1. Do you know how genes work, or grasp what gene stats mean? A recurring IQ-and-genes fuss shows many are tempted into an epistemic comedy by seductive stats illusions, bad causology, and lax jargon.
2. IQ is 40-80% heritable and interracial IQ differences are “substantial [enough to]… affect… economic outcomes,” writes Andrew Sullivan, wielding science “bravely” alongside Sam Harris and Charles Murray.
3. Sullivan takes the data to mean individual IQ is 40-80% “caused by” genes. That’s not true, nor coherently knowable. Race-focused responses, like Ezra Klein’s, don’t explain the bonkers stats errors.
4. Technical heritability analyzes group variation stats not individual trait level factors. Stats professor Cosma Shalizi explains heritability “says nothing about how much [a trait’s level]… is under genetic control” and it’s “irrelevant to malleability” (heritable ≠ immutable; genes often aren’t carved-in-stone fate).

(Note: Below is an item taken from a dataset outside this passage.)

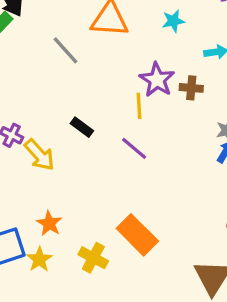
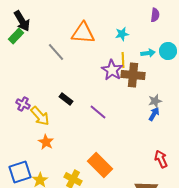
brown cross: (191, 88) -> (133, 75), size x1.6
yellow line: (139, 106) -> (123, 60), moved
orange star: (49, 223) -> (46, 142), moved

5. Exposing stats illusions Shalizi warns “causal-sounding phrases… encourage confusion” in many analyses of variance studies (where “due to,” “explained by,” “account for” don’t have ordinary meanings).
6. A not-known-enough thought experiment illustrates gene-nurture inseparability and misattribution risks—if society sent redheaded kids to bad schools, ginger genes would correlate with (seemingly “predict”) low IQ.

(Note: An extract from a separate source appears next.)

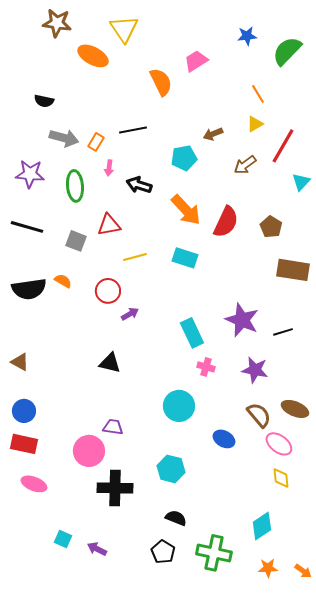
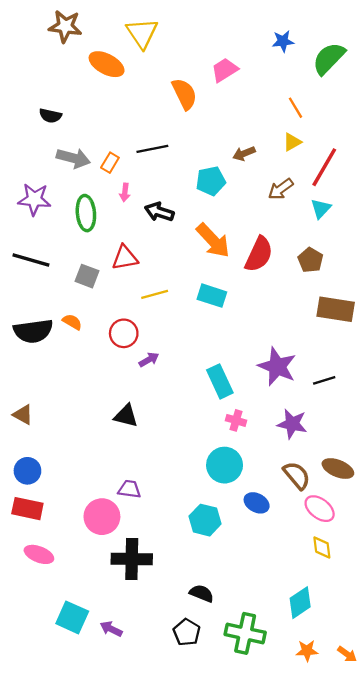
cyan triangle: (301, 182) -> (321, 208), moved
cyan circle: (179, 406) -> (225, 465), moved
cyan hexagon: (171, 469) -> (205, 520), moved
cyan square: (63, 539) -> (72, 617), size x1.6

7. Many phenomena don’t fit the specific causal structure that basic stats presume—independent factors with additive effects. Most biological traits involve many, many gene-products playing hyper-complex, interdependent, non-additive roles via long intricate processes.
8. Statistically decomposing processes or functional systems is often like asking what percent of a car’s speed is caused by its engine or fuel or driver (all contribute inseparably).
10. Still, the “joy of stats” seduces many into confusion and causal overreach. For instance, Antonio Regalado covering dodgy DNA-to-IQ “predictors” uses “linked to” and “tied to” but slips into over-causal “explains” and “genetic determinants.”
11. Presumptive causality strains the statistical sense of sexy “polygenic scoring” methods, whose fans hope “predictions can operate in complete ignorance of the biological basis.” This data-fueled folly ignores “ginger-gene” complications.
12. Clearer-eyed experts offer cavernous caveats—neither heritability nor polygenic scoring illuminate genetic “causes” (Turkheimer), “summing” variant contributions isn’t wise (Racimo), and interpretation complexities abound (Novembre).
13. Lax causology and imprudent presumptive causality pervade genomics, “precision” medicine, Big Data and AI. The complete-ignorance-of-how fans forget that including non-causal factors skews, if not ruins, allocation-of-variation calculations (see “structured noise”).
14. Tread gingerly and always consider the causology. Are putative factors direct (“proximate”) causes, or many-complicated-steps removed? Is causal stability warranted? Or causal completeness? Does the causal structure fit stats tools? Do mixed response types muddy your metrics?
16. Gene stats jargon has misled Sullivan (scientists like Harris and Murray have less excuse)—the “economic outcomes” leap gets the science, stats, and logic wrong (see Chris Dillow, Matthew Yglesias).